A project manager would periodically call me to complain about (lack of) documentation, specifically: “I do wish they would document their shit.” Meanwhile, the developers’ simultaneous gripe was “Why document our code with one, two, five or fifty pages of shit when no one will actually read it?” And they might have mentioned: writing documentation is boring. Most programmers are creatives, and most programming is writing, but most programmers are not writers in the usual sense. A lot of documentation is generated in a state of partial duress, often resulting in information-free one-liners. Function load_all is the function that loads everything. Right…
The manager and developers both had a point. I’m working with a data set right now with 200+ tables and 5000+ columns, and without a data dictionary I’d really be sunk. But standalone documentation is not easy to use, and it quickly goes out of date. One column name change, and poof! – the documentation and the code are out of sync… If I have to search just to find a definition, I won’t do it as much, and I’ll also be a lot less motivated to write documentation knowing my work has the lifespan of a mayfly.
Part of the problem is how we write documentation – as large blobs that are repetitive and painful to craft, when a short snippet in context would be fine. Much of the remaining issue might be where we put our docs – off in a disconnected corner someplace, far away from the objects they describe. As the Godfather might have put it: Keep your friends close, and your attributes closer. Which is just object-oriented programming: documentation is an attribute of an object (e.g. a data table, row, or column) and it belongs with the object, not in some remote, disconnected data junkpile. In context I can write much less, meaning I’m a lot more likely to do it. And with an object’s documentation attached to an object, I can always find it. (When the time comes, another programmer can assemble the bits and pieces to meet the inevitable requirement for a virtual-dust-gathering 500 page documentary PDF. And truly, no one will read it…) As a bonus, crafty developers will rise to the challenge of finding ways to automatically turn object attributes into relevant documentation, making it even more likely we’ll get something.
OK, if you like OO you might say “sounds good in theory, but…” I did too, so to test things I decided to take this approach (using R) with the data set I mentioned above (involving energy production – more on that separately). It wasn’t a slam-dunk, as the sources had separate data dictionaries that I had to back-integrate to the data. But is the result better? It is… I was actually excited to see it work. Woo hoo! Now as long as I can get to my data object, I’m only a call away from getting definitions, or data lineage (which I automated so I can understand how my data got from there to here). Now things like name changes or re-ordering columns don’t impact the docs. Having the documents attached also means that functions like ls() that display tables and columns can also display documentation at the same time (a good start on that PDF, which in this case only runs to about 10 pages).

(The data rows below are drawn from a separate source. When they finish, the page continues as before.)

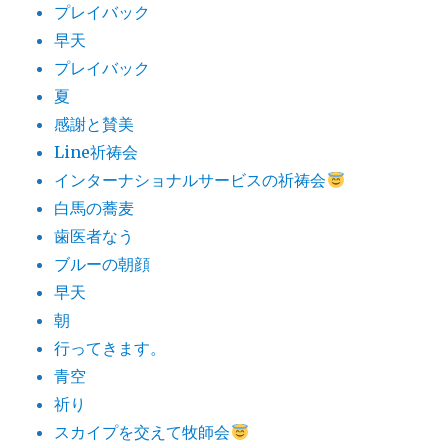
プレイバック
早天
プレイバック
夏
感謝と賛美
Line祈祷会
インターナショナルサービスの祈祷会
白馬の蕎麦
歯医者なう
ブルーの朝顔
早天
朝
行ってきます。
青空
祈り
スカイプを交えて牧師会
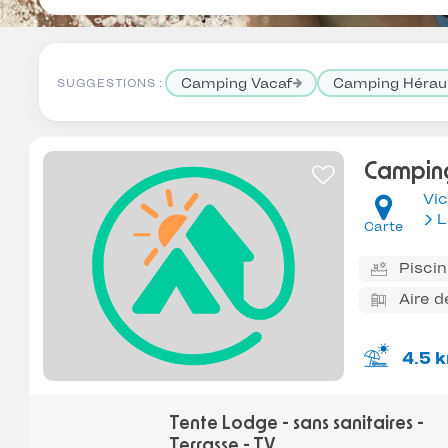
Camping Vacaf
Camping Hérau
SUGGESTIONS :
Camping
Vic
L
Carte
Pisci
Aire d
4.5 
Tente Lodge - sans sanitaires -
Terrasse - TV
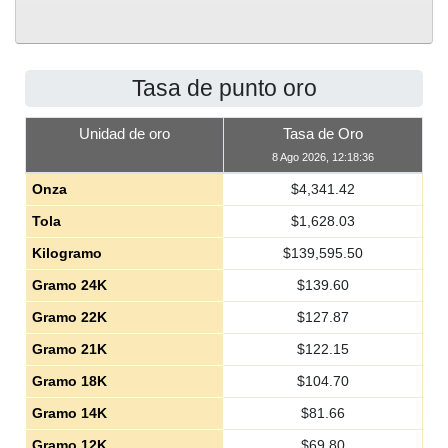
Tasa de punto oro
Unidad de oro
Tasa de Oro
8 Ago 2026, 12:18:36
Onza
$
4,341.42
Tola
$
1,628.03
Kilogramo
$
139,595.50
Gramo 24K
$
139.60
Gramo 22K
$
127.87
Gramo 21K
$
122.15
Gramo 18K
$
104.70
Gramo 14K
$
81.66
Gramo 12K
$
69.80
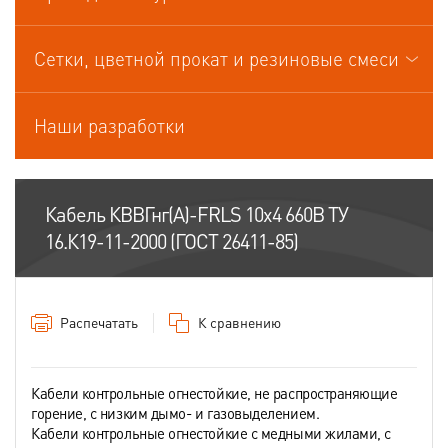
Кабели управления
Сетки, цветной прокат и резиновые смеси
Наши разработки
Кабель КВВГнг(А)-FRLS 10х4 660В ТУ
16.К19-11-2000 (ГОСТ 26411-85)
Распечатать
К сравнению
Кабели контрольные огнестойкие, не распространяющие
горение, с низким дымо- и газовыделением.
Кабели контрольные огнестойкие с медными жилами, с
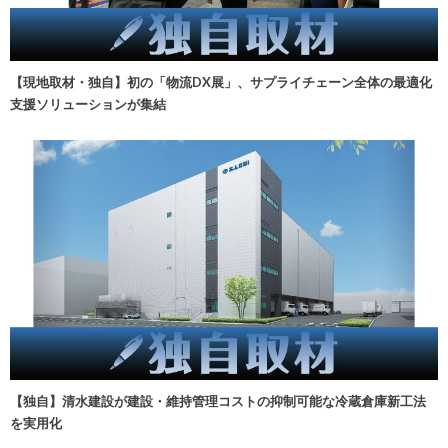
【現地取材・独自】初の「物流DX展」、サプライチェーン全体の最適化
支援ソリューションが集結
【独自】清水建設が建設・維持管理コストの抑制可能な冷蔵倉庫新工法
を実用化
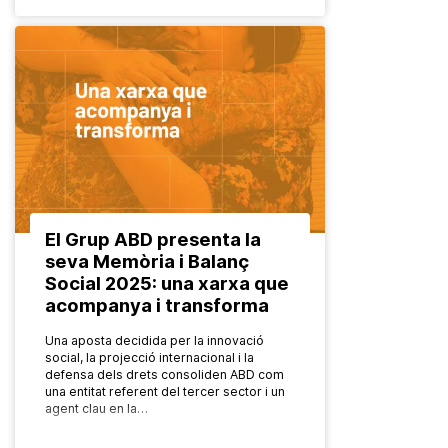
El Grup ABD presenta la
seva Memòria i Balanç
Social 2025: una xarxa que
acompanya i transforma
Una aposta decidida per la innovació
social, la projecció internacional i la
defensa dels drets consoliden ABD com
una entitat referent del tercer sector i un
agent clau en la…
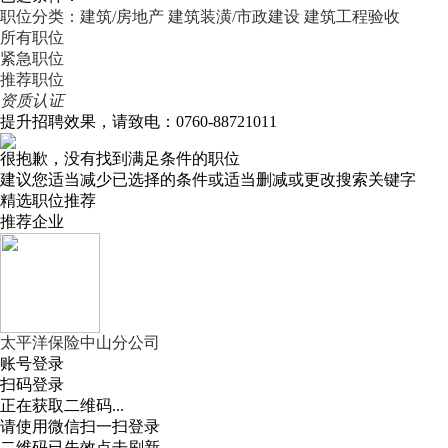
职位分类：建筑/房地产
建筑装潢/市政建设
建筑工程验收
所有职位
紧急职位
推荐职位
资质认证
提升招聘效果，请致电：0760-88721011
很抱歉，没有找到满足条件的职位
建议您适当减少已选择的条件或适当删减或更改搜索关键字
精选职位推荐
推荐企业
太平洋保险中山分公司
账号登录
扫码登录
正在获取二维码...
请使用微信扫一扫登录
二维码已失效点击刷新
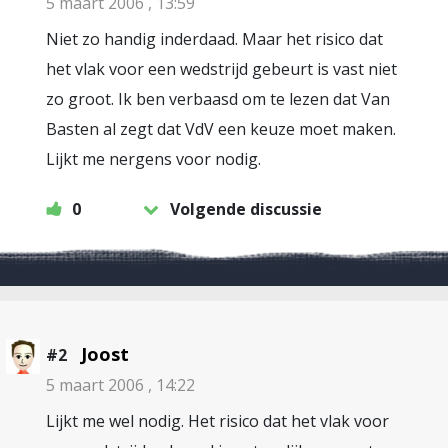
5 maart 2006 , 13:59
Niet zo handig inderdaad. Maar het risico dat
het vlak voor een wedstrijd gebeurt is vast niet
zo groot. Ik ben verbaasd om te lezen dat Van
Basten al zegt dat VdV een keuze moet maken.
Lijkt me nergens voor nodig.
0
Volgende discussie
Joost
#2
5 maart 2006 , 14:22
Lijkt me wel nodig. Het risico dat het vlak voor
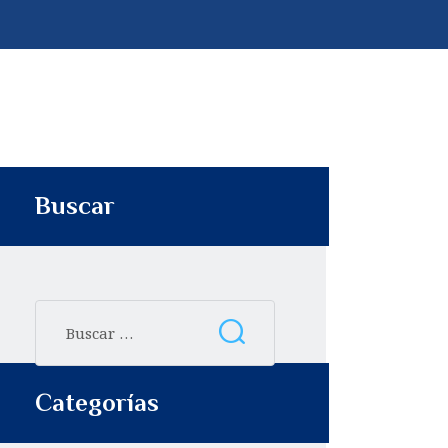
p
t
i
r
Buscar
Categorías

This does hinge on one thing: having a convenient way to assign an attribute to a data object, and most relational databases I see don’t offer simple and natural support for object attributes. Some systems like SQL Server offer very extensive information on pre-defined attributes, but not on arbitrary objects like a data lineage stack, or even a column definition. That support can always be crafted, but it’s a significant chore.
I don’t follow the add-on products for systems like SQL Server closely, but an add-on that provided table and column attribute support (via auxilliary tables) might just make data documentation a lot simpler to create and easier to use. Being able to reliably and simply attach a set of varchar name/value pairs to any schema object would be a great start. A really nice system would allow arbitrary R-style lists as attributes, like this list-of-list data-lineage attribute, which describes the call stack for loading a table from source.
 “load_ds(enprod, mode = \”a\”, progress = TRUE)”
 “load_ds_tbl(ds, mode, progress)”
 “load_ds_tbl_src(ds, srccode = sc, mode, progress)”
I’m convinced that having documentation snippets right with our data objects really makes documentation simpler to create, and more reliable to consume. (There is still content to create of course.) However, I don’t see the necessary infrastructure in most data systems, which may account for some of the difficulties we see in crafting and using data documentation. Objects and their attributes: we should keep ’em close.